In February 1904, participants at a meeting of the city representatives petitioned the Ministry of Internal Affairs of the Russian Empire for approval of the Charter of the Derbent Turkic (Azerbaijani) Drama Theatre. The charter was approved on 22 September 1904. The theatre's performers had no formal theatrical training. In 1910, the theatre staged the premiere of the opera Leyli and Majnun by Uzeyir Hajibeyov.

=== Soviet Union ===
In 1918, the theatre troupe disbanded as a result of the events of the Russian Civil War. Following the establishment of Soviet rule in 1920, the Azerbaijani Amateur Theatre was founded on the basis of the Proletarian Youth Club. In 1927, the theatre was granted professional status, and the troupe was assigned a renovated building formerly occupied by the Proletarian Youth Club. However, on the night before its opening, the building was destroyed by a fire, the cause of which could not be determined.

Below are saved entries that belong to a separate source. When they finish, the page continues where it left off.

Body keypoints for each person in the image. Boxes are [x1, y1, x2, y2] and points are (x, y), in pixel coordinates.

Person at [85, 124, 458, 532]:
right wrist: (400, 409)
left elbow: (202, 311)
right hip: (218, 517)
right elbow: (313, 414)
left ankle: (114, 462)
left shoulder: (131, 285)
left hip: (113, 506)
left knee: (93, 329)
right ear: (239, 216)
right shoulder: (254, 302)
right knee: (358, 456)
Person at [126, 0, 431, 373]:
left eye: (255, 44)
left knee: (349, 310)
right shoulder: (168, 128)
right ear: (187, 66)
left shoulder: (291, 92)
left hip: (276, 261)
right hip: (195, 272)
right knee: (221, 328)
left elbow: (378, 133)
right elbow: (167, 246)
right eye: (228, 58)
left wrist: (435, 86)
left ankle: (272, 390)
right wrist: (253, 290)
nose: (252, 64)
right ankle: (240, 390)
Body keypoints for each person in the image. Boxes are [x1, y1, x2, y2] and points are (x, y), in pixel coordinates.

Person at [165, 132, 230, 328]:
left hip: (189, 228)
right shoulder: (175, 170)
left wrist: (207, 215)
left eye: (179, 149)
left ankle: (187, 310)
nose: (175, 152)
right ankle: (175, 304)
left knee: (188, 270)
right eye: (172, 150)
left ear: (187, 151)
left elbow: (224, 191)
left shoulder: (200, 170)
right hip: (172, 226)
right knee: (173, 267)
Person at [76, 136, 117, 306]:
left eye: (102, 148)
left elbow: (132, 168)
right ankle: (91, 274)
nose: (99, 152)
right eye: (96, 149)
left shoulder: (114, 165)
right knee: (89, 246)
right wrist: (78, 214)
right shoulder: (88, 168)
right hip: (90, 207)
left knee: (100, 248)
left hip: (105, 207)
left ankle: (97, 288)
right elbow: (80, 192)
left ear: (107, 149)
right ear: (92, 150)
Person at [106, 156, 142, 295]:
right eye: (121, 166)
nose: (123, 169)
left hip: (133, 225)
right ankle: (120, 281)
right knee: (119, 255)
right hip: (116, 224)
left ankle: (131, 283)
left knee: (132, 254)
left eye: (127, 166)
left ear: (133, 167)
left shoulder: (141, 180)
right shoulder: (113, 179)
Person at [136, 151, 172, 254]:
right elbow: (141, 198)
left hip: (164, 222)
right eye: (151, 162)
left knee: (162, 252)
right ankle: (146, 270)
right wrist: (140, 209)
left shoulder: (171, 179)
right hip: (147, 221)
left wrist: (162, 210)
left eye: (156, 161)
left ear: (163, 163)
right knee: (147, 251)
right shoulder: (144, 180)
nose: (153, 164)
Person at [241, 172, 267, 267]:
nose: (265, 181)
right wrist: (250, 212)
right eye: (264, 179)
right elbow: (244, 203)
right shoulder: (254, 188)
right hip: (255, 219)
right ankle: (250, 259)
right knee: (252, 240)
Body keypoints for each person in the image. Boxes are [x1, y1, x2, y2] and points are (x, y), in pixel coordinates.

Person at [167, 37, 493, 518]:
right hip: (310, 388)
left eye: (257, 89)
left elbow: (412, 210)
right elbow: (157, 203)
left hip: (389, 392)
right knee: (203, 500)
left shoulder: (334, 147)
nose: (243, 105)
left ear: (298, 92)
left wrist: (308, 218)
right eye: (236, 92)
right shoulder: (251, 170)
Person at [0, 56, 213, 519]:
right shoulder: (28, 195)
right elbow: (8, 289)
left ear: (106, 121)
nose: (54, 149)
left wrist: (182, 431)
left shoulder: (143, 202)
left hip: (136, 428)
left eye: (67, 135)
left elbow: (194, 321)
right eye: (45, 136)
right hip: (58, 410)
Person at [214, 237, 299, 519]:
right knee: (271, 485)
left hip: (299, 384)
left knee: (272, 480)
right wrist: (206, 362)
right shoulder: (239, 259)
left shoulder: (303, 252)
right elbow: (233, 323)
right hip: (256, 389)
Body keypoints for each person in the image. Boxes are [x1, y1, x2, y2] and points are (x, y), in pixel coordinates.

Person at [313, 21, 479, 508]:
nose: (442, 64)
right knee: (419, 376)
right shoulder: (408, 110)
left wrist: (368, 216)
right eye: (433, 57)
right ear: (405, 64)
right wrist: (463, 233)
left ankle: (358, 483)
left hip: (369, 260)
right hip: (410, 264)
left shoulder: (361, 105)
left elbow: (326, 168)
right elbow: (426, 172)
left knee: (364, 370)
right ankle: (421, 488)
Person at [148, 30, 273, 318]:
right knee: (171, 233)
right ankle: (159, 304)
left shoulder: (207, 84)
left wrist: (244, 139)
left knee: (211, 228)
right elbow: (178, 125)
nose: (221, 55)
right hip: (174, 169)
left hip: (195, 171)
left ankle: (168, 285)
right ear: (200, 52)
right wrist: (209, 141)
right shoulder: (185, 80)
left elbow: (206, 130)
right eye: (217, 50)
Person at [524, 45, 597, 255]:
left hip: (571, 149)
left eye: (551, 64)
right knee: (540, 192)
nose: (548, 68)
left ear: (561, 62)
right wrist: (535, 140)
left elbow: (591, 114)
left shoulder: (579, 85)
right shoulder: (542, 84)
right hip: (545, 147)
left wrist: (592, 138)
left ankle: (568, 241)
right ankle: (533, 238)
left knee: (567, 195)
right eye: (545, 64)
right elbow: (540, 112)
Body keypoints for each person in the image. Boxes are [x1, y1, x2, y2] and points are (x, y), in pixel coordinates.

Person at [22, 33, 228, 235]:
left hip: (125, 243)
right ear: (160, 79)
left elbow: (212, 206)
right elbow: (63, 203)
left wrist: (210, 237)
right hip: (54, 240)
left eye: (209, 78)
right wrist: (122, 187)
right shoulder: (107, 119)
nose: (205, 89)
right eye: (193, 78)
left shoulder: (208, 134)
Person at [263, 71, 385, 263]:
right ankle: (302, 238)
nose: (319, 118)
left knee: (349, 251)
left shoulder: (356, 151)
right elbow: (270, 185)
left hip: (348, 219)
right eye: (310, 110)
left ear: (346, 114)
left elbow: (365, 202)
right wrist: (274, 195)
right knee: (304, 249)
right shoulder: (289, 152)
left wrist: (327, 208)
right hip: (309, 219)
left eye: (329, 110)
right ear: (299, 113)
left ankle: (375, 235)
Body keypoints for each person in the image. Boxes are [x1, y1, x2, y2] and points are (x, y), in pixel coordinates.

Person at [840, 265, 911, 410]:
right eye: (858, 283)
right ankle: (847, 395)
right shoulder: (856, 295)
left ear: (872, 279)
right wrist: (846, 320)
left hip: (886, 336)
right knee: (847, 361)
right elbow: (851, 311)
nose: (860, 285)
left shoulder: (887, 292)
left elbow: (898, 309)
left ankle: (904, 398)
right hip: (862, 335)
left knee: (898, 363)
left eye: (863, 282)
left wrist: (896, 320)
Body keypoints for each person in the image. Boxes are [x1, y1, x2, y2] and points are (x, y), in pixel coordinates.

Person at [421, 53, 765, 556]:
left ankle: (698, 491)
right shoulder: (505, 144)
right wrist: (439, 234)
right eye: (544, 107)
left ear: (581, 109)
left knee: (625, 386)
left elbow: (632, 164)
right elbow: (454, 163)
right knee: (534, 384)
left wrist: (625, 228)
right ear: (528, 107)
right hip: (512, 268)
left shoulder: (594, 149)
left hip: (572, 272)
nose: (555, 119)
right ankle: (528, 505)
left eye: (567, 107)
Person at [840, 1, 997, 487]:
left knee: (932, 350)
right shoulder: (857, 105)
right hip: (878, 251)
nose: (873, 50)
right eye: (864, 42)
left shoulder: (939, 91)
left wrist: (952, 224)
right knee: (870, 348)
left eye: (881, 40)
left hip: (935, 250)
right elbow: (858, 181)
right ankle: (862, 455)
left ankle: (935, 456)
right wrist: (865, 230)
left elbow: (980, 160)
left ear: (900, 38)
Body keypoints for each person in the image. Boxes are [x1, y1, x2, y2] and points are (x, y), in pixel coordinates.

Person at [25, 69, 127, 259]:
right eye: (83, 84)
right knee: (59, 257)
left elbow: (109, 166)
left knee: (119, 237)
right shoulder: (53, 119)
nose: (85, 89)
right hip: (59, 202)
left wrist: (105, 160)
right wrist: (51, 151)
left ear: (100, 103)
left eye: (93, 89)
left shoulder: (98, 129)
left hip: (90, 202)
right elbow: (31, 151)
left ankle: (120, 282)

In 1931, the theatre opened in the newly constructed Builders' Club. The actor Ismayil Daghistanli was appointed chief director.

From 1933 to 1949, the theatre's director was Musaib Dzhum-Dzhum, a People's Artist of the Dagestan ASSR. In 1936, the theatre was granted the status of the State Azerbaijani Musical Drama Theatre. However, in 1949, it was closed due to insufficient funding, and the Interkolkhoz (inter-collective farm) Theatre was established in its place.

In 1967, the Azerbaijani People's Theatre was established at the House of Culture of Derbent District under the leadership of Nasir Gashim-ogly. On 27 April 1998, the theatre was granted state status. It was assigned the building of the Rodina Cinema, which proved unsuitable for use because of its deteriorated condition. As a result, the Azerbaijani Ttheatre performed at the facilities of the Lezgin Drama Theatre. Construction of a new theatre building was suspended in 2006.
===Russia ===
In 2017, the Lezgin Drama Theatre hosted the premieres of the children's play Lev Vaska, based on a play by Pavel Ivanovich Morozov, and the comedy Everyone Has Their Own Star by Azerbaijani writer Isi Abbas oglu Melikzade.

In 2021, construction began on a new theatre building on the site of the former Rodina Cinema. The project was completed shortly thereafter. The theatre officially opened on 27 March 2026, on World Theatre Day.